The above code is a minimal reproducible example. I got the problem in a code base in which the vaex DataFrame was passed around between functions, so at the point .to_pandas_df() was invoked there was no easy way to know what was the last operation performed. In .extract() documentation (https://vaex.readthedocs.io/en/latest/_modules/vaex/dataframe.html#DataFrame.extract) there is a mention The resulting DataFrame may be more efficient to work with when the original DataFrame is heavily filtered which made sense for our code and worked most of the times, just that at some point the filtering was so heavy that the result was empty.

maartenbreddels commented 1 year ago

This is difficult to fix, unless we refactor how we handle the schema. It is implicit now, and on demand. I think if we passed down the schema we could fix this, but I'm not sure what that would do. If would say, the workaround for now is

df = df.extract() if len(df) else df
maartenbreddels commented 1 year ago

FYI, we will raise an error in the future: https://github.com/vaexio/vaex/pull/2267

JovanVeljanoski commented 1 year ago

We might revisit this sometime down the line, but for now we consider it done. The error message is quite informative I think.

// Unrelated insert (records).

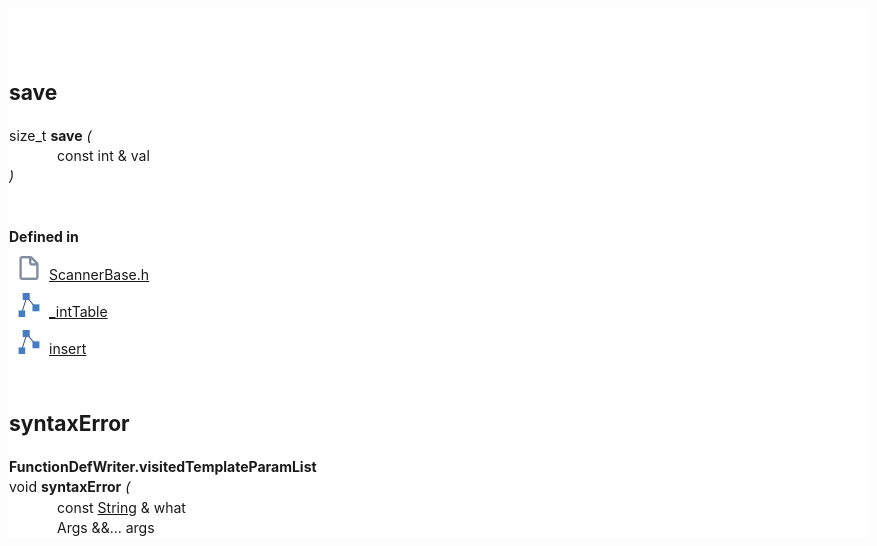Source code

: </span>
<br/>
<br/>
<a id="save"></a>
<h2>save</h2>
<span class="inline-text">size_t</span>
<span class="bold-text"><b>save</b></span>
<span class="italic-text"><i>(</i></span>
<div class="paragraph">
<span class="paragraph"><img src="../images/horSpace24px.svg"/><span class="inline-text">const int &amp;</span>
<span class="inline-text">val</span>
</span>
</div>
<span class="italic-text"><i>)</i></span>
<br/>
<br/>
<br/>
<span class="bold-text"><b>Defined in</b></span>
<br/>
<span class="icon-list-item"><a href="https://github.com/CharlesCarley/MdDox/blob/master/Source/Utils/ParserBase/ScannerBase.h#L50" class="icon-list-item"><img src="../images/file24px.svg" class="icon-list-item"/><span class="icon-list-item">ScannerBase.h</span>
</a>
</span>
<br/>
<span class="icon-list-item"><a href="classMdDox_1_1ScannerBase.md#_inttable" class="icon-list-item"><img src="../images/class24px.svg" class="icon-list-item"/><span class="icon-list-item">_intTable</span>
</a>
</span>
<br/>
<span class="icon-list-item"><a href="classMdDox_1_1IndexCache.md#insert" class="icon-list-item"><img src="../images/class24px.svg" class="icon-list-item"/><span class="icon-list-item">insert</span>
</a>
</span>
<br/>
<br/>
<a id="syntaxerror"></a>
<h2>syntaxError</h2>
<span class="bold-text"><b>FunctionDefWriter.visitedTemplateParamList</b></span>
<br/>
<span class="inline-text">void</span>
<span class="bold-text"><b>syntaxError</b></span>
<span class="italic-text"><i>(</i></span>
<div class="paragraph">
<span class="paragraph"><img src="../images/horSpace24px.svg"/><span class="inline-text">const </span>
<a href="namespaceMdDox.md#string">String</a>
<span class="inline-text"> &amp;</span>
<span class="inline-text">what</span>
</span>
</div>
<div class="paragraph">
<span class="paragraph"><img src="../images/horSpace24px.svg"/><span class="inline-text">Args &amp;&amp;...</span>
<span class="inline-text">args</span>
</span>
</div>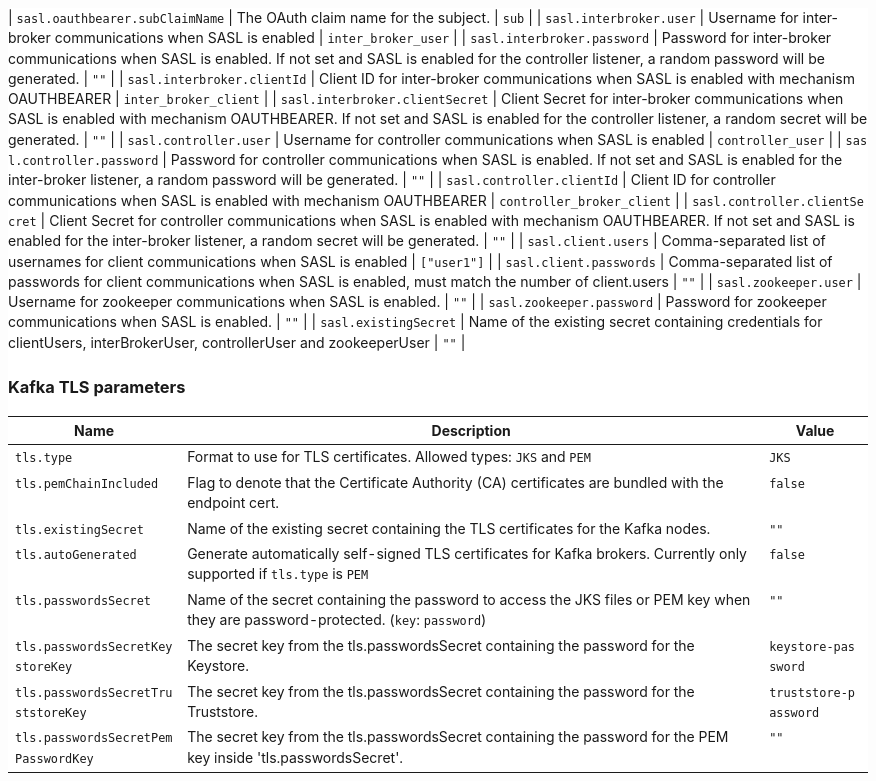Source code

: | `sasl.oauthbearer.subClaimName`     | The OAuth claim name for the subject.                                                                                                                                                         | `sub`                               |
| `sasl.interbroker.user`             | Username for inter-broker communications when SASL is enabled                                                                                                                                 | `inter_broker_user`                 |
| `sasl.interbroker.password`         | Password for inter-broker communications when SASL is enabled. If not set and SASL is enabled for the controller listener, a random password will be generated.                               | `""`                                |
| `sasl.interbroker.clientId`         | Client ID for inter-broker communications when SASL is enabled with mechanism OAUTHBEARER                                                                                                     | `inter_broker_client`               |
| `sasl.interbroker.clientSecret`     | Client Secret for inter-broker communications when SASL is enabled with mechanism OAUTHBEARER. If not set and SASL is enabled for the controller listener, a random secret will be generated. | `""`                                |
| `sasl.controller.user`              | Username for controller communications when SASL is enabled                                                                                                                                   | `controller_user`                   |
| `sasl.controller.password`          | Password for controller communications when SASL is enabled. If not set and SASL is enabled for the inter-broker listener, a random password will be generated.                               | `""`                                |
| `sasl.controller.clientId`          | Client ID for controller communications when SASL is enabled with mechanism OAUTHBEARER                                                                                                       | `controller_broker_client`          |
| `sasl.controller.clientSecret`      | Client Secret for controller communications when SASL is enabled with mechanism OAUTHBEARER. If not set and SASL is enabled for the inter-broker listener, a random secret will be generated. | `""`                                |
| `sasl.client.users`                 | Comma-separated list of usernames for client communications when SASL is enabled                                                                                                              | `["user1"]`                         |
| `sasl.client.passwords`             | Comma-separated list of passwords for client communications when SASL is enabled, must match the number of client.users                                                                       | `""`                                |
| `sasl.zookeeper.user`               | Username for zookeeper communications when SASL is enabled.                                                                                                                                   | `""`                                |
| `sasl.zookeeper.password`           | Password for zookeeper communications when SASL is enabled.                                                                                                                                   | `""`                                |
| `sasl.existingSecret`               | Name of the existing secret containing credentials for clientUsers, interBrokerUser, controllerUser and zookeeperUser                                                                         | `""`                                |

### Kafka TLS parameters

| Name                                         | Description                                                                                                                             | Value                      |
| -------------------------------------------- | --------------------------------------------------------------------------------------------------------------------------------------- | -------------------------- |
| `tls.type`                                   | Format to use for TLS certificates. Allowed types: `JKS` and `PEM`                                                                      | `JKS`                      |
| `tls.pemChainIncluded`                       | Flag to denote that the Certificate Authority (CA) certificates are bundled with the endpoint cert.                                     | `false`                    |
| `tls.existingSecret`                         | Name of the existing secret containing the TLS certificates for the Kafka nodes.                                                        | `""`                       |
| `tls.autoGenerated`                          | Generate automatically self-signed TLS certificates for Kafka brokers. Currently only supported if `tls.type` is `PEM`                  | `false`                    |
| `tls.passwordsSecret`                        | Name of the secret containing the password to access the JKS files or PEM key when they are password-protected. (`key`: `password`)     | `""`                       |
| `tls.passwordsSecretKeystoreKey`             | The secret key from the tls.passwordsSecret containing the password for the Keystore.                                                   | `keystore-password`        |
| `tls.passwordsSecretTruststoreKey`           | The secret key from the tls.passwordsSecret containing the password for the Truststore.                                                 | `truststore-password`      |
| `tls.passwordsSecretPemPasswordKey`          | The secret key from the tls.passwordsSecret containing the password for the PEM key inside 'tls.passwordsSecret'.                       | `""`                       |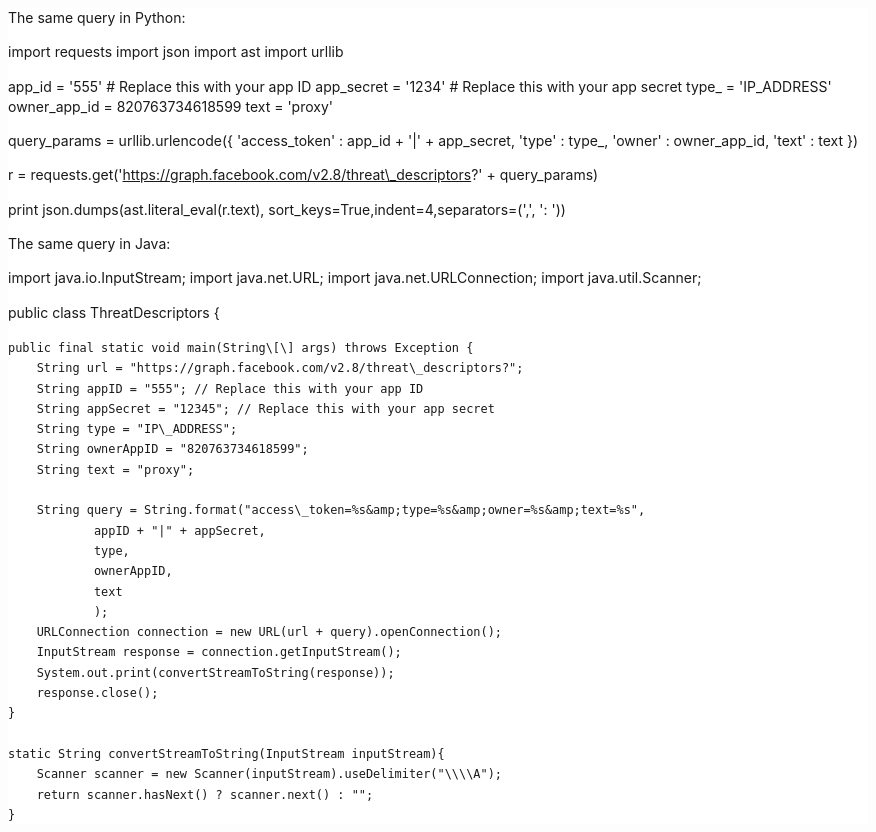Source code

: The same query in Python:

import requests
import json
import ast
import urllib

app\_id = '555' # Replace this with your app ID
app\_secret = '1234' # Replace this with your app secret
type\_ = 'IP\_ADDRESS'
owner\_app\_id = 820763734618599
text = 'proxy'

query\_params = urllib.urlencode({
    'access\_token' : app\_id + '|' + app\_secret,
    'type' : type\_,
    'owner' : owner\_app\_id,
    'text' : text
    })

r = requests.get('https://graph.facebook.com/v2.8/threat\_descriptors?' + query\_params)

print json.dumps(ast.literal\_eval(r.text), sort\_keys=True,indent=4,separators=(',', ': '))

The same query in Java:

import java.io.InputStream;
import java.net.URL;
import java.net.URLConnection;
import java.util.Scanner;

public class ThreatDescriptors {

    public final static void main(String\[\] args) throws Exception {
        String url = "https://graph.facebook.com/v2.8/threat\_descriptors?";
        String appID = "555"; // Replace this with your app ID
        String appSecret = "12345"; // Replace this with your app secret
        String type = "IP\_ADDRESS";
        String ownerAppID = "820763734618599";
        String text = "proxy";
        
        String query = String.format("access\_token=%s&amp;type=%s&amp;owner=%s&amp;text=%s",
                appID + "|" + appSecret,
                type,
                ownerAppID,
                text
                );
        URLConnection connection = new URL(url + query).openConnection();
        InputStream response = connection.getInputStream();
        System.out.print(convertStreamToString(response));
        response.close();
    }
    
    static String convertStreamToString(InputStream inputStream){
        Scanner scanner = new Scanner(inputStream).useDelimiter("\\\\A");
        return scanner.hasNext() ? scanner.next() : "";
    }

Ben-Epstein commented 1 year ago

@maartenbreddels @JovanVeljanoski this is a new issue, and is not reproducible in vaex 4.12.. I'm only seeing it in 4.15 in fact.

It seems as though extract on an empty dataframe used to work. It might be worth reopening and seeing what changed?

JovanVeljanoski commented 1 year ago

Did it work in the case of virtual columns (that are not materialized etc.). I don't really see how it could have worked.. since we do not know the dtype before evaluation (if I am not mistaken)

maartenbreddels commented 1 year ago

Ok, so, with an extract that dataframe is a bit in limbo, some things can work, depending if you use the virtual column or not. I think #2284 is the better way for now.